Ecoute : la nostalgie peut procurer aussi une sorte de consolation, une douce souffrance, une manière d’articuler les choses et même d’en jouir. Notre triomphe consiste à résister. Notre vengeance consiste à nous survivre. […] Descends dans la rue avec un cache-sexe phosphorescent, achète-toi une moto (tiens l’argent), deviens punk, teins-toi les cheveux en dix-sept couleurs et trouve-toi un Noir Américain ou bien essaie avec une femme. Fais ce qu’il te plaît, mais oublie l’espagnol et toutes ces choses que dans cette langue tu as nommées, écoutées, toutes les choses dont tu te souviens. Oublie-moi aussi. Ne reviens plus…

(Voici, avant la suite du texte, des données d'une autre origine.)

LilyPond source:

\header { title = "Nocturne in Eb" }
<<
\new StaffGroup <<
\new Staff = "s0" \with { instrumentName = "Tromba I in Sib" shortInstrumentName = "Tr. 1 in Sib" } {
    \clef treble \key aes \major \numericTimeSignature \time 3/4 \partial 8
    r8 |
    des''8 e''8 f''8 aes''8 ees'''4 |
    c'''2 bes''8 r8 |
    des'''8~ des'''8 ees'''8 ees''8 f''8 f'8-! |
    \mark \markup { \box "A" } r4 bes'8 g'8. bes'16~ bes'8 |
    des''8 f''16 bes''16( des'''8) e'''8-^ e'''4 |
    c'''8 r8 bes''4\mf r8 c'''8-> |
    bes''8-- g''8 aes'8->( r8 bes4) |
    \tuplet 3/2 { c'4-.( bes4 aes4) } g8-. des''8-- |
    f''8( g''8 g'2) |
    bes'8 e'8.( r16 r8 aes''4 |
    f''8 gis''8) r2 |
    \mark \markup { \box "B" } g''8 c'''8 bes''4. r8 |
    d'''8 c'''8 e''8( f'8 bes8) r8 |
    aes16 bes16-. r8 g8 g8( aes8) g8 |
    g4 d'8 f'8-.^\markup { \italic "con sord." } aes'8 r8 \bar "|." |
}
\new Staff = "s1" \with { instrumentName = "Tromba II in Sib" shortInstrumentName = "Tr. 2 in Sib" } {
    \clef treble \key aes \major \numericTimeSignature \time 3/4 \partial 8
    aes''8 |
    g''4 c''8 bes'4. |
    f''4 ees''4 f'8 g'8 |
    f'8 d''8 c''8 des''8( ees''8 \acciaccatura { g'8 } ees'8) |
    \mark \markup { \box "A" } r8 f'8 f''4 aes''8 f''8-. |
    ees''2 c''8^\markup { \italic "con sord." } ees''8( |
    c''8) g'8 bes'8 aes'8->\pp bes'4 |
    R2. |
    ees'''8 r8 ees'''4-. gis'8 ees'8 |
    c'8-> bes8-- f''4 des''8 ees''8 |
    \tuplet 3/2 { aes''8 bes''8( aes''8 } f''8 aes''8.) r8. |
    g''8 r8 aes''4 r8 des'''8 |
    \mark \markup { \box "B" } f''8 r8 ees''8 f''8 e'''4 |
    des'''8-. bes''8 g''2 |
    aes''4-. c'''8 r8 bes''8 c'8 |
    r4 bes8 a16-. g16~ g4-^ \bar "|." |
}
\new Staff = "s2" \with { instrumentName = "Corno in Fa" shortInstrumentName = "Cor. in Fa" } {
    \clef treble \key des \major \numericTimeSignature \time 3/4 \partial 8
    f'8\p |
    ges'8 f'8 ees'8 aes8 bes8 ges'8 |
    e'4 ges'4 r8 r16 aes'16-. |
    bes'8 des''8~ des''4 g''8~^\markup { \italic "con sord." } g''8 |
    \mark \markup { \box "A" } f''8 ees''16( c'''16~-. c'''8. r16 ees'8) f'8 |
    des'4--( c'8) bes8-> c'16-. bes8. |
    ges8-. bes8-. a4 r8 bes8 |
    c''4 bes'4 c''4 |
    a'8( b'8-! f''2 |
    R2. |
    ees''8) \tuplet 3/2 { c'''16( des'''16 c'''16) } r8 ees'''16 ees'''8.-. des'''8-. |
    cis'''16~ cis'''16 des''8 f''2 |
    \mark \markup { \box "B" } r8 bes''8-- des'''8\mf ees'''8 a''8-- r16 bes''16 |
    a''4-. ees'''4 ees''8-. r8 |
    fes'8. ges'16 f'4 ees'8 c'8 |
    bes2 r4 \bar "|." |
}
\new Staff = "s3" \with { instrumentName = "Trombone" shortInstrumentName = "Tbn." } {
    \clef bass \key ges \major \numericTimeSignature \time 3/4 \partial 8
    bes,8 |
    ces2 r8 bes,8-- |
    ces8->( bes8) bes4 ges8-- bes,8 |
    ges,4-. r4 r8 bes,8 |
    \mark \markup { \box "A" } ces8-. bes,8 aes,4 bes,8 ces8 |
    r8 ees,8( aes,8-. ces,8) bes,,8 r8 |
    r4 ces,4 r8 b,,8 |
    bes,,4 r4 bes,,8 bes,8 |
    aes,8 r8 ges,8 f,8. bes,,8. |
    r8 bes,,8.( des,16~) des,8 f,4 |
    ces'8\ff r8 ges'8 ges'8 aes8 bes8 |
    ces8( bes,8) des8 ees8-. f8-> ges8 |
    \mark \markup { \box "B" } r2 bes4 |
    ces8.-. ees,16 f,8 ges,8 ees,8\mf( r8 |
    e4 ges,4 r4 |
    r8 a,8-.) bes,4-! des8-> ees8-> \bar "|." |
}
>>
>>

Mer des Sargasses, mer ténébreuse, divine mer, accepte mon trésor; ne repousse pas les cendres de mon ami ; de même que si souvent, en bas, nous t’avons suppliée tous les deux, dans notre désespoir et notre fureur, de nous amener ici dans cet endroit — et tu l’as fait — emporte-le maintenant sur l’autre rive, dépose-le doucement sur les lieux qu’il avait tellement haïs, où on l’avait tellement empoisonné, d’où il s’était sauvé et loin desquels il n’a pu continuer de vivre.

Le ton est donné : tout compromis est banni. Le triomphe réside dans la survie, au terme d’un combat avec l’ennemi. L’acte de traîtrise menace à tout va ; surtout, garder le cap, faire entendre sa voix, pratiquer l’ironie ; rendre hommage aux êtres chéris.